### What to work on
The expected copy holds every entry exactly and none of the pictures.

### Excerpts from a dataset
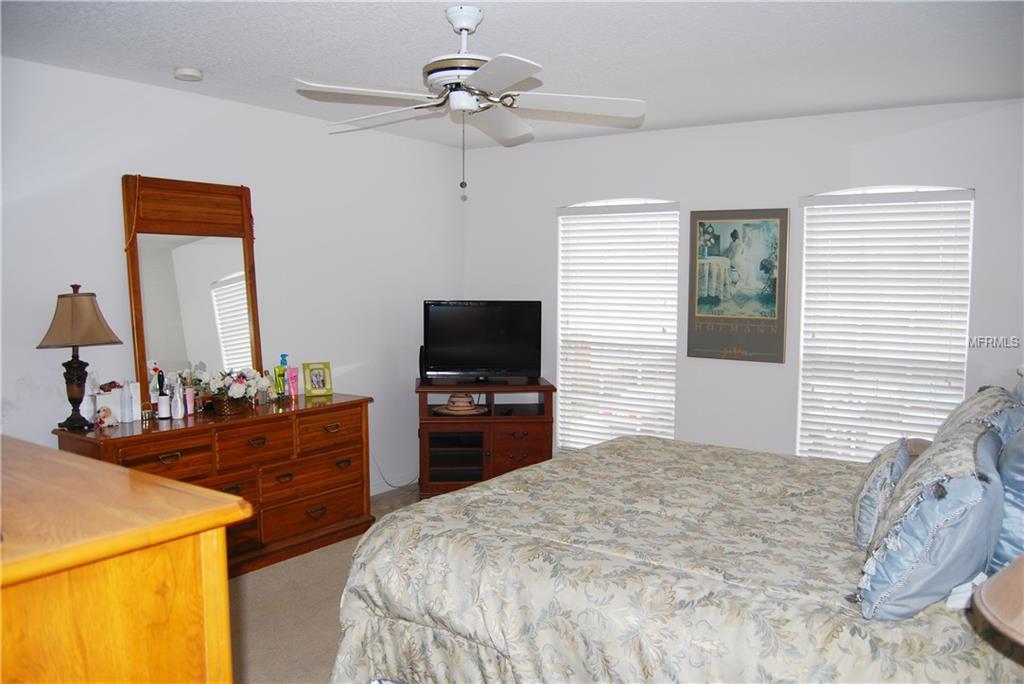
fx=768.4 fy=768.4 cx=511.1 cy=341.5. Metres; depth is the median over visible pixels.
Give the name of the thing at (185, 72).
smoke detector
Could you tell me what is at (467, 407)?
straw hat
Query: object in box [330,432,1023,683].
bed
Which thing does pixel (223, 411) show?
flower basket
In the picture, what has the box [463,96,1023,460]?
back wall
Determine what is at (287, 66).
ceiling
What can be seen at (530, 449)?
tv stand
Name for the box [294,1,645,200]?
ceiling fan
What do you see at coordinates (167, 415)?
lint roller
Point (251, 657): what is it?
floor
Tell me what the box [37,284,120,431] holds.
table lamp
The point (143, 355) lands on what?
dresser mirror
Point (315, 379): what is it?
photo frame
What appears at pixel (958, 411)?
pillow
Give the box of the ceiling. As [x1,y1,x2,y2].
[0,0,1023,151]
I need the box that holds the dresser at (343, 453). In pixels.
[57,391,373,576]
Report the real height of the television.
0.547 m
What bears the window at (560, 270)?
in the back wall at (898, 138)
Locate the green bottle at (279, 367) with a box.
[274,353,289,396]
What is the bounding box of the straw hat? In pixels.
[432,392,489,414]
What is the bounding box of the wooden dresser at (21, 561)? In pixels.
[0,434,249,683]
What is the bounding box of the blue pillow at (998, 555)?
[989,416,1023,575]
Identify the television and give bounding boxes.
[421,300,544,382]
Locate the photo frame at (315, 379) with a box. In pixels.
[302,361,333,396]
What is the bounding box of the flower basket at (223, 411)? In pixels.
[208,393,251,416]
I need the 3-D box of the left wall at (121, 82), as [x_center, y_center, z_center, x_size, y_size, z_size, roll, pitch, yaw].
[-1.870,-0.056,3.961,0.145,2.492,5.190,4,6,35]
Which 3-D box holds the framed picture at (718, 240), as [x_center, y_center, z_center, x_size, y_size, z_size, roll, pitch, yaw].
[1.387,-0.349,4.753,0.600,0.937,0.031,4,6,35]
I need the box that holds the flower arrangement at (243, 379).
[204,367,271,408]
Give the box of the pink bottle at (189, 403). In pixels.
[184,386,195,415]
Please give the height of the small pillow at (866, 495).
0.297 m
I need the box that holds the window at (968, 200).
[795,186,974,460]
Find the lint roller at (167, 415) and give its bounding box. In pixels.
[156,371,169,418]
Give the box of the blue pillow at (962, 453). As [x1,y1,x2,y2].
[856,418,1004,618]
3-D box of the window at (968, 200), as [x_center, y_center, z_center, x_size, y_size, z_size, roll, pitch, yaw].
[2.145,-0.015,4.461,0.905,1.742,0.129,4,6,35]
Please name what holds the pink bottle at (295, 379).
on the dresser at (343, 453)
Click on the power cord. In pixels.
(389, 485)
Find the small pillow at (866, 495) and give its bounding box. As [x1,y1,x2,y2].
[852,438,910,548]
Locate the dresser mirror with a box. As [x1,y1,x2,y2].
[121,174,263,400]
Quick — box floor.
[232,483,425,683]
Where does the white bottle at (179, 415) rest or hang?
on the dresser at (343, 453)
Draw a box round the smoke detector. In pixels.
[173,67,203,81]
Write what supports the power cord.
on the floor
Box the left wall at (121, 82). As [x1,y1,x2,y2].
[0,56,464,500]
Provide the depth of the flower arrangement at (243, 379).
4.03 m
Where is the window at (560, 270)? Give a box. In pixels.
[556,198,679,451]
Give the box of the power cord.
[373,457,419,490]
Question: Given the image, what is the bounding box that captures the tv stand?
[415,378,555,500]
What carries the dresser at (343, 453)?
on the floor
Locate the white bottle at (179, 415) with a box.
[170,382,183,418]
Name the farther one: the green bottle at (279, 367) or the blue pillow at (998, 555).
the green bottle at (279, 367)
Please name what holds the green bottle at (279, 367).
on the dresser at (343, 453)
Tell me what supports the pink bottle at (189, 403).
on the dresser at (343, 453)
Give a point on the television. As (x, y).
(445, 359)
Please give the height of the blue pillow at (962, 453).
0.430 m
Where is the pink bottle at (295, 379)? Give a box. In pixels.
[287,367,299,397]
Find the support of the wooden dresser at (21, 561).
on the floor
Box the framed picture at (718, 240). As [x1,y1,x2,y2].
[686,208,788,362]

### Task output
fx=768.4 fy=768.4 cx=511.1 cy=341.5. Metres; depth is the median over visible pixels.
Give the name of the thing at (185, 72).
smoke detector
Could you tell me what is at (467, 407)?
straw hat
Query: object in box [330,432,1023,683].
bed
Which thing does pixel (223, 411) show?
flower basket
In the picture, what has the box [463,96,1023,460]?
back wall
Determine what is at (287, 66).
ceiling
What can be seen at (530, 449)?
tv stand
Name for the box [294,1,645,200]?
ceiling fan
What do you see at coordinates (167, 415)?
lint roller
Point (251, 657): what is it?
floor
Tell me what the box [37,284,120,431] holds.
table lamp
The point (143, 355) lands on what?
dresser mirror
Point (315, 379): what is it?
photo frame
What appears at pixel (958, 411)?
pillow
Give the box of the ceiling. As [x1,y1,x2,y2].
[0,0,1023,151]
I need the box that holds the dresser at (343, 453). In pixels.
[57,391,373,576]
Report the real height of the television.
0.547 m
What bears the window at (560, 270)?
in the back wall at (898, 138)
Locate the green bottle at (279, 367) with a box.
[274,353,289,396]
What is the bounding box of the straw hat? In pixels.
[432,392,489,414]
What is the bounding box of the wooden dresser at (21, 561)? In pixels.
[0,434,249,683]
What is the bounding box of the blue pillow at (998, 555)?
[989,416,1023,575]
Identify the television and give bounding boxes.
[421,300,544,382]
Locate the photo frame at (315, 379) with a box. In pixels.
[302,361,333,396]
What is the bounding box of the flower basket at (223, 411)? In pixels.
[208,393,251,416]
I need the 3-D box of the left wall at (121, 82), as [x_center, y_center, z_center, x_size, y_size, z_size, roll, pitch, yaw].
[-1.870,-0.056,3.961,0.145,2.492,5.190,4,6,35]
Which 3-D box holds the framed picture at (718, 240), as [x_center, y_center, z_center, x_size, y_size, z_size, roll, pitch, yaw].
[1.387,-0.349,4.753,0.600,0.937,0.031,4,6,35]
I need the box that holds the flower arrangement at (243, 379).
[204,367,271,408]
Give the box of the pink bottle at (189, 403). In pixels.
[184,386,195,415]
Please give the height of the small pillow at (866, 495).
0.297 m
I need the box that holds the window at (968, 200).
[795,186,974,460]
Find the lint roller at (167, 415) and give its bounding box. In pixels.
[156,371,169,418]
Give the box of the blue pillow at (962, 453). As [x1,y1,x2,y2].
[856,418,1004,618]
3-D box of the window at (968, 200), as [x_center, y_center, z_center, x_size, y_size, z_size, roll, pitch, yaw].
[2.145,-0.015,4.461,0.905,1.742,0.129,4,6,35]
Please name what holds the pink bottle at (295, 379).
on the dresser at (343, 453)
Click on the power cord. In pixels.
(389, 485)
Find the small pillow at (866, 495) and give its bounding box. As [x1,y1,x2,y2].
[852,438,910,548]
Locate the dresser mirror with a box. As [x1,y1,x2,y2].
[121,174,263,400]
Quick — box floor.
[232,483,425,683]
Where does the white bottle at (179, 415) rest or hang?
on the dresser at (343, 453)
Draw a box round the smoke detector. In pixels.
[173,67,203,81]
Write what supports the power cord.
on the floor
Box the left wall at (121, 82). As [x1,y1,x2,y2].
[0,56,464,500]
Provide the depth of the flower arrangement at (243, 379).
4.03 m
Where is the window at (560, 270)? Give a box. In pixels.
[556,198,679,451]
Give the box of the power cord.
[373,457,419,490]
Question: Given the image, what is the bounding box that captures the tv stand?
[415,378,555,500]
What carries the dresser at (343, 453)?
on the floor
Locate the white bottle at (179, 415) with a box.
[170,382,183,418]
Name the farther one: the green bottle at (279, 367) or the blue pillow at (998, 555).
the green bottle at (279, 367)
Please name what holds the green bottle at (279, 367).
on the dresser at (343, 453)
Tell me what supports the pink bottle at (189, 403).
on the dresser at (343, 453)
Give a point on the television. As (x, y).
(445, 359)
Please give the height of the blue pillow at (962, 453).
0.430 m
Where is the pink bottle at (295, 379)? Give a box. In pixels.
[287,367,299,397]
Find the support of the wooden dresser at (21, 561).
on the floor
Box the framed picture at (718, 240). As [x1,y1,x2,y2].
[686,208,788,362]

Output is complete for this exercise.